Vector functions are a powerful tool in mathematics used to describe paths or curves in 2D and 3D space. A vector function assigns a vector to each point of a domain, typically using a parameter (commonly denoted by \(t\)) to trace out the curve or path as it changes over time.
For example, in the vector function \(\mathbf{r}(t) = 3 \cos t \mathbf{i} + 3 \sin t \mathbf{j} + 2t \mathbf{k}\), each value of \(t\) depicts a point in three-dimensional space, giving us a full curve as \(t\) ranges over its domain.
- The component \(3 \cos t \mathbf{i}\) determines the x-coordinate.
- The component \(3 \sin t \mathbf{j}\) determines the y-coordinate.
- The component \(2t \mathbf{k}\) determines the z-coordinate.
By combining these components, vector functions allow us to visualize intricate 3D figures, providing a detailed path for objects or phenomena in space.

A helix is a fascinating geometrical shape, often described as a "corkscrew" or spiral. It is defined by having a constant radius and a constant gap between the turns in the z-direction. Helices appear in various fields, such as biology (DNA strands) and engineering (springs and screws).
In mathematical terms, a helix is often expressed through a vector function where the x and y components form a circle, while the z component increases linearly with the parameter \(t\).
- Example: The vector function \(\mathbf{r}(t) = 3 \cos t \mathbf{i} + 3 \sin t \mathbf{j} + 2t \mathbf{k}\) describes a helix.
- The terms \(3 \cos t\) and \(3 \sin t\) create a circular motion in the xy-plane.
- The term \(2t\) ensures a steady rise along the z-axis, creating the spiral shape in 3D.
Recognizing a curve as a helix helps in visualizing its 3D structure, enhancing our understanding of motion and design in space.

Supplied material -
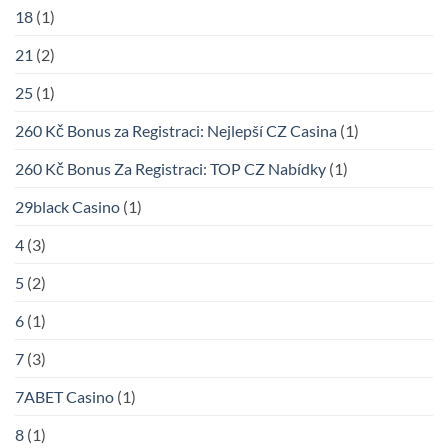
18
(1)
21
(2)
25
(1)
260 Kč Bonus za Registraci: Nejlepší CZ Casina
(1)
260 Kč Bonus Za Registraci: TOP CZ Nabídky
(1)
29black Casino
(1)
4
(3)
5
(2)
6
(1)
7
(3)
7ABET Casino
(1)
8
(1)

Required actions -
A. From the text on vector functions and helices, reproduce the passage that begins at the words "- The component \(2t" and ends after the words "in the xy-plane.".
B. Answer these questions from the text on vector functions and helices:
(i) What letter is commonly used for the parameter?
(ii) In the example vector function, which component determines the z-coordinate?
(iii) In which two fields does the text say helices appear?
C. Write the next part of the text on vector functions and helices, starting after its final sentence.

Outputs for the tasks -
A.
- The component \(2t \mathbf{k}\) determines the z-coordinate.
By combining these components, vector functions allow us to visualize intricate 3D figures, providing a detailed path for objects or phenomena in space.

A helix is a fascinating geometrical shape, often described as a "corkscrew" or spiral. It is defined by having a constant radius and a constant gap between the turns in the z-direction. Helices appear in various fields, such as biology (DNA strands) and engineering (springs and screws).
In mathematical terms, a helix is often expressed through a vector function where the x and y components form a circle, while the z component increases linearly with the parameter \(t\).
- Example: The vector function \(\mathbf{r}(t) = 3 \cos t \mathbf{i} + 3 \sin t \mathbf{j} + 2t \mathbf{k}\) describes a helix.
- The terms \(3 \cos t\) and \(3 \sin t\) create a circular motion in the xy-plane.

B.
(i) \(t\)
(ii) \(2t \mathbf{k}\)
(iii) Biology (DNA strands) and engineering (springs and screws)

C.
Tangent vectors provide insight into the direction and rate of change of a vector function at any given point along its path. They are akin to the concept of derivatives in calculus, but applied to vector functions in space.
A tangent vector can be found by differentiating the vector function with respect to its parameter \(t\). For our function \(\mathbf{r}(t) = 3 \cos t \mathbf{i} + 3 \sin t \mathbf{j} + 2t \mathbf{k}\), the derivative \(\mathbf{r}^{\prime}(t) = -3 \sin t \mathbf{i} + 3 \cos t \mathbf{j} + 2 \mathbf{k}\) represents the tangent vector.

• The x-component \(-3 \sin t\) indicates how the position along the x-axis changes with \(t\).
• The y-component \(3 \cos t\) shows the change along the y-axis.
• The z-component \(2\) shows a steady change in the z-direction.

At any point \(t\), the tangent vector helps determine the instantaneous direction in which the curve continues, proving crucial in understanding motion and dynamics.

3D graphing is the process of plotting points, lines, and curves in three-dimensional space. This method reveals the full spatial structure of paths and shapes that vector functions describe.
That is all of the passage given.